28 Key Maintenance Personnel are defined as those personnel responsible for the correct performance of maintenance and repair or calibration of safety-related structures and those "who are personnel performing or immediately supervising the performance of such activities." JX 4 at 1. Under the plain language of the NRC, the working hour limitations would also apply to Brouwer and indeed his name appeared on a number of deviation requests.

29 This also indicates an intent to enforce the policies against Tipton selectively.

30 I find no offer of reinstatement present in this case. Tipton expressed a desire for reinstatement but also expressed trepidation about his potential treatment after bringing this case. TR 865.

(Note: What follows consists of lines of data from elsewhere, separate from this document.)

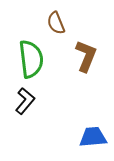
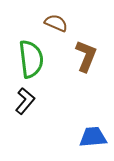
brown semicircle: rotated 135 degrees clockwise
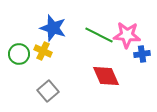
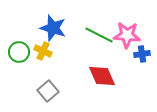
green circle: moved 2 px up
red diamond: moved 4 px left
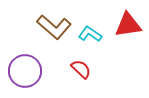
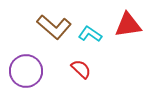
purple circle: moved 1 px right
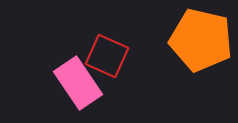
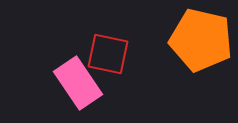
red square: moved 1 px right, 2 px up; rotated 12 degrees counterclockwise
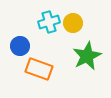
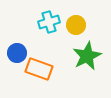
yellow circle: moved 3 px right, 2 px down
blue circle: moved 3 px left, 7 px down
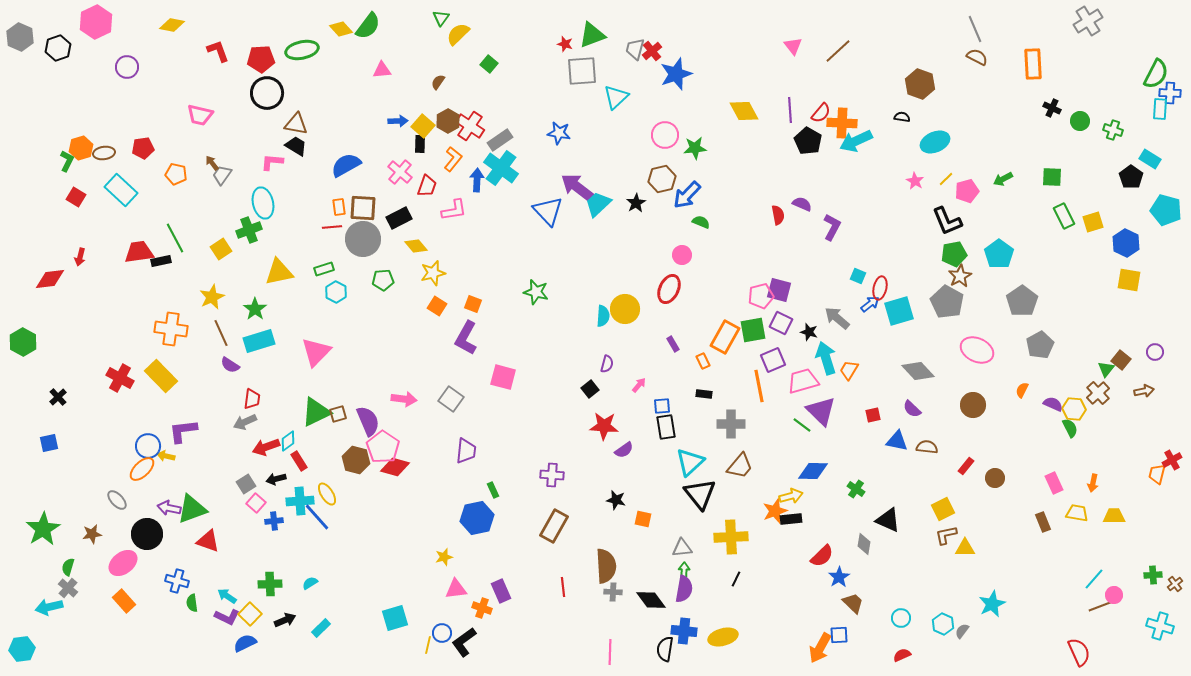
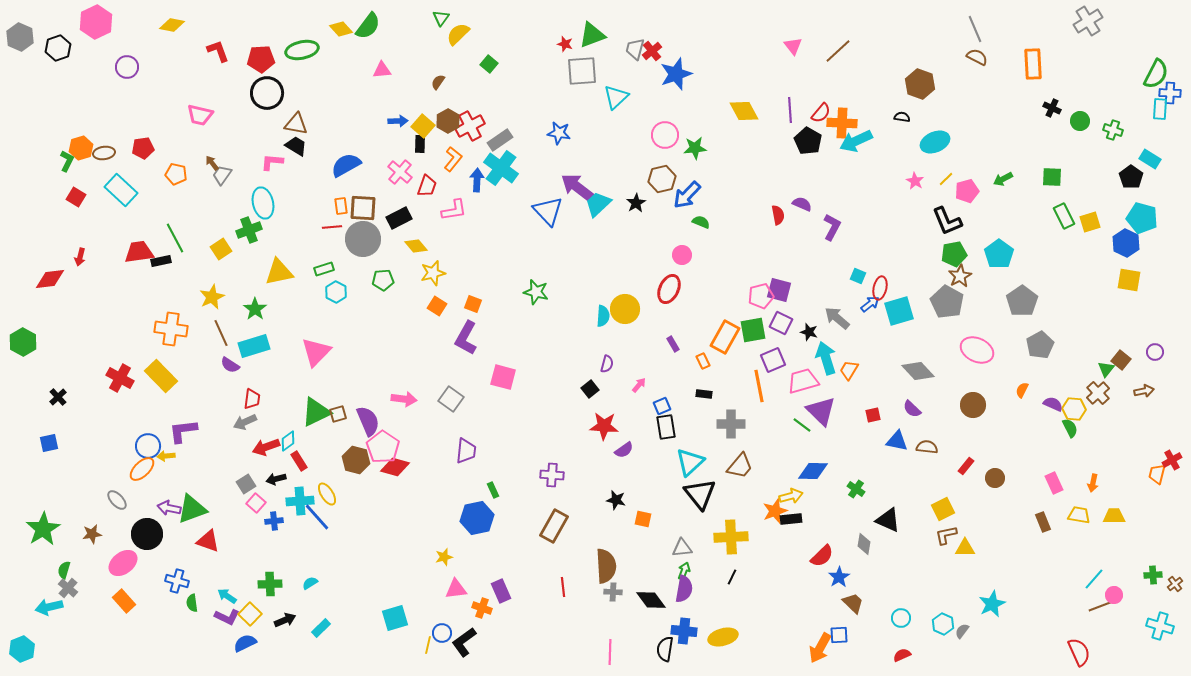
red cross at (470, 126): rotated 28 degrees clockwise
orange rectangle at (339, 207): moved 2 px right, 1 px up
cyan pentagon at (1166, 210): moved 24 px left, 8 px down
yellow square at (1093, 222): moved 3 px left
cyan rectangle at (259, 341): moved 5 px left, 5 px down
blue square at (662, 406): rotated 18 degrees counterclockwise
yellow arrow at (166, 456): rotated 18 degrees counterclockwise
yellow trapezoid at (1077, 513): moved 2 px right, 2 px down
green semicircle at (68, 567): moved 4 px left, 3 px down
green arrow at (684, 571): rotated 18 degrees clockwise
black line at (736, 579): moved 4 px left, 2 px up
cyan hexagon at (22, 649): rotated 15 degrees counterclockwise
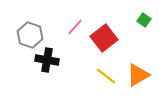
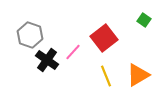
pink line: moved 2 px left, 25 px down
black cross: rotated 25 degrees clockwise
yellow line: rotated 30 degrees clockwise
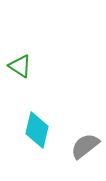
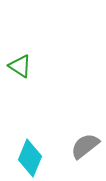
cyan diamond: moved 7 px left, 28 px down; rotated 9 degrees clockwise
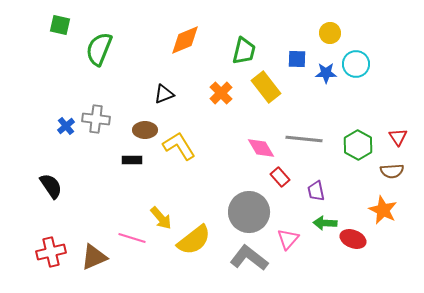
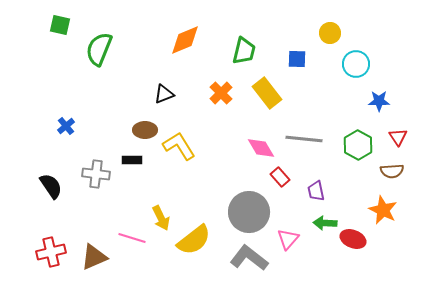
blue star: moved 53 px right, 28 px down
yellow rectangle: moved 1 px right, 6 px down
gray cross: moved 55 px down
yellow arrow: rotated 15 degrees clockwise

31 The cases the Secretary compared were McCuistion v. Tennessee Valley Authority, 89-ERA-6 (Sec'y Nov. 13, 1991), slip op. at 21-22 ($10,000 award; complainant harassed, blacklisted and fired; forfeited life, health and dental insurance; unable to find other employment; exacerbated preexisting hypertension and caused stomach problems; sleeping difficulty, exhaustion, depression and anxiety). DeFord v. Tennessee Valley Authority, 81- ERA-1 (Sec'y Apr. 30, 1984), slip op. at 2-4 ($10,000 award; medical expenses related to termination; stress, anxiety and depression for which he was still being treated at the time of the Secretary's order); Johnson, et al. v. Old Dominion Security, 86-CAA-3, 4 & 5 (Sec'y May 29, 1991), slip op. at 25-28 ($2,500 award for each complainant; complainants had sustained prolonged exposure to chemicals that caused flu-like symptoms, skin irritation, and in one case, a gland enlargement; after fired, subject to anxiety related to economic uncertainty, bills and loans they were forced to delay paying, finding other work). Blackburn v. Metric Constructors, Inc., 86- ERA-4 (Sec'y Oct. 30, 1991) (Decision on damages and attorney fees), slip op. at 14-17 (zero award; complainant suffered little if any economic harm which would have tended to support his assertions of loss of self-esteem and mental distress).

32 The cases cited in above and in the previous footnote are as much as twenty-three years old and consequently, Mr. Tipton warrants a larger amount to provide a comparable award.